Hürriyet Gazetesi haberi, “Bunu hangi şerefsiz yapıyorsa o benim kan düşmanımdır" başlığı ile verdi. İşte o haberin küçük bir bölümü:
“Disneyland benzeri eğlence parkının 10 milyon Euro'luk ihalesi AKP'li Gaziantep Büyükşehir Belediye Başkanı Asım Güzelbey ile AKP İl Başkanı Ökkeş Eruslu'nun arasını açtı. Yerel bir gazete ‘5 bin YTL sermayeli bir firma nasıl olur bu ihaleyi alır’ diye konuyu gündeme getirinc,e İl Başkanı Eruslu ‘Biz, tüyü bitmemiş yetimin hakkını yedirmeyeceğiz diye dört dönmüş adamlarız. Bunu hangi şerefsiz yapıyorsa o benim kan düşmanımdır’ dedi.

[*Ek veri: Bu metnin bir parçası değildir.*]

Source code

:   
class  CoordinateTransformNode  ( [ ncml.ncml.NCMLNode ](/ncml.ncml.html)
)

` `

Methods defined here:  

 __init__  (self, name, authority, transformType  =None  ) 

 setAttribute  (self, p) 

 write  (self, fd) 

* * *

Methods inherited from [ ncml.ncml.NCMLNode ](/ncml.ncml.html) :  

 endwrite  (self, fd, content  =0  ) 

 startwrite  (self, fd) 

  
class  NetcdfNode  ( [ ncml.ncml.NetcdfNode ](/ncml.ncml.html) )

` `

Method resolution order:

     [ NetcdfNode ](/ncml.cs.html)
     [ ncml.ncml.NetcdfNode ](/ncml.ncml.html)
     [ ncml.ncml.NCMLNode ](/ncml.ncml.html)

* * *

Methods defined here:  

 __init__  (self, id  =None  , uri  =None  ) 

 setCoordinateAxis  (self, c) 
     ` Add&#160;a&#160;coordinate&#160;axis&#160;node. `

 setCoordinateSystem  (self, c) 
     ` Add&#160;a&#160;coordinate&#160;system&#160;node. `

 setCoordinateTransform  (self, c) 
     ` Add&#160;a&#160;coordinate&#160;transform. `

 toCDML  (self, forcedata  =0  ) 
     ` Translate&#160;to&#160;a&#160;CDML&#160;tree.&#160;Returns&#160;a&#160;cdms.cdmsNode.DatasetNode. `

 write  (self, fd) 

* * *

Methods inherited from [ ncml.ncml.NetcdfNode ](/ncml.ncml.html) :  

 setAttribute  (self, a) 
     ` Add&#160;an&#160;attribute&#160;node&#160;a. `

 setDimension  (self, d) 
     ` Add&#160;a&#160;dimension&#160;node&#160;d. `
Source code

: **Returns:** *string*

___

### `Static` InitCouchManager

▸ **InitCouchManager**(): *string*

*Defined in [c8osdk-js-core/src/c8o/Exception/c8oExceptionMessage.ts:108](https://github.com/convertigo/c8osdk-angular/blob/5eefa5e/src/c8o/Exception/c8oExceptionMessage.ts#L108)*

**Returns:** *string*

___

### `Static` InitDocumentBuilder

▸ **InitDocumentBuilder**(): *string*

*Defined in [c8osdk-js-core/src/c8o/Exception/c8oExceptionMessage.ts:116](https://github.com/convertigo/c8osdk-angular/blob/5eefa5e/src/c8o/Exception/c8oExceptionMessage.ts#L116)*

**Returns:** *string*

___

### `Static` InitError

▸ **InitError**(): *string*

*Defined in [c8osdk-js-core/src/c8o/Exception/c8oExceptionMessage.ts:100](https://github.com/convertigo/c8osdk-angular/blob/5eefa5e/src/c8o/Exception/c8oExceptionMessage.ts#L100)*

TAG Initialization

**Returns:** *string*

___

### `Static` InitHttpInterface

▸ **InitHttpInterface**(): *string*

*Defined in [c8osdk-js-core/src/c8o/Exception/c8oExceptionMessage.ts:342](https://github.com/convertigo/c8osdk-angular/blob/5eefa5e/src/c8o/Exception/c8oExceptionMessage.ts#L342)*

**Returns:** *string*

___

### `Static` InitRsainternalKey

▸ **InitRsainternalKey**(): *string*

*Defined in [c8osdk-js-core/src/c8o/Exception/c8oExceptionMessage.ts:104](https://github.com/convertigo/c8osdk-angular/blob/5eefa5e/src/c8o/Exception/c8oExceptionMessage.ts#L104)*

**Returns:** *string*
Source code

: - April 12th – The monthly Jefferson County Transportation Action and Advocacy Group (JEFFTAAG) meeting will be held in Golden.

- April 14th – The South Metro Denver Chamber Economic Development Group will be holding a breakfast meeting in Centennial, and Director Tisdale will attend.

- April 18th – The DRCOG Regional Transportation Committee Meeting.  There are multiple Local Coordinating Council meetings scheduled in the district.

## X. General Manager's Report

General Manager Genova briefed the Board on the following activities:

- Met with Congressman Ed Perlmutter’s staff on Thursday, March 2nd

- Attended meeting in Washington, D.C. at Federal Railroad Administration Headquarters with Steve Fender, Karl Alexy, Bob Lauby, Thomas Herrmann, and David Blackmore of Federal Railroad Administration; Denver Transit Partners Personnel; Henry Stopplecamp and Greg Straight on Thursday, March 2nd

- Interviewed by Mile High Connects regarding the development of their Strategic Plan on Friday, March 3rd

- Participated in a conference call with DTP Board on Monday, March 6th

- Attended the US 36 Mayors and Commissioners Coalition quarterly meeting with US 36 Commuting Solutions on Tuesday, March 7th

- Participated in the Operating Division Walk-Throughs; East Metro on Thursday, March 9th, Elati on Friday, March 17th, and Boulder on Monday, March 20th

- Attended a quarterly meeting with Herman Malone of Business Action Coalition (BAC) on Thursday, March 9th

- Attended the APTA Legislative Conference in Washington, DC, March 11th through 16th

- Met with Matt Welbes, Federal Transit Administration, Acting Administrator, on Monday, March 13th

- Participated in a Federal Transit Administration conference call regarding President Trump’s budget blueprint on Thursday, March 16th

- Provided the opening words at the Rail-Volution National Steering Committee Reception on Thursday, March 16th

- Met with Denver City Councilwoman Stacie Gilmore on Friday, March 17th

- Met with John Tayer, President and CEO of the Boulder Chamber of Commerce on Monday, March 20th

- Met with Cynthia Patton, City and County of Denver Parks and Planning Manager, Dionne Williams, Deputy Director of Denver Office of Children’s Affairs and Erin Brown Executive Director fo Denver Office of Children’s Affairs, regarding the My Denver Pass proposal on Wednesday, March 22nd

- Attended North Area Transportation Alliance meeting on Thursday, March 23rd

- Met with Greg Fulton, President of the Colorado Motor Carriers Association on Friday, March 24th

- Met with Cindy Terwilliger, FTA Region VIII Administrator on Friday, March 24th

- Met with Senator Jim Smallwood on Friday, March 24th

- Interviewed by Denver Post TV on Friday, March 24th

Gaziantep Büyükşehir Belediye Başkanı AKP'li Asım Güzelbey ile AKP İl Başkanı Ökkeş Eruslu, kente yapılacak Disneyland benzeri eğlence parkının ihalesi yüzünden 'kan düşmanım' polemiğine girince, duruma AKP Genel Merkezi el koydu.”
Haber detaylara inerek büyük bir yolsuzluğu içeriyordu. Ne oldu? Unutuldu gitti!..
O kadar çok skandal yaşandı ki, çok sayfalı bir kitaba sığar mı bilmiyorum!
Tabii, bütün bunlar teferruatı ile yazılacaktır. Ama olan Antep’e oldu! Şehrin tam 10 yılı heder edildi. Kahramanımız da, dünya turuna çıkacakmış! Gazeteci Funda Özkan’a verdiği röportajda, Katmandu’ya gideceğini, orada bir müddet kalacağını söylemiş. Demek ki, 120 ay boyunca dünyayı gezerken orayı atlamış!
Yazık oldu, doktor hastayı öldürdü!
Başbakan Erdoğan’ın Güzelbey’e iltifatı ise açıklanmaya mahkum bir durum. Ya tanımıyor, ya da bilmediğimiz bir şey var.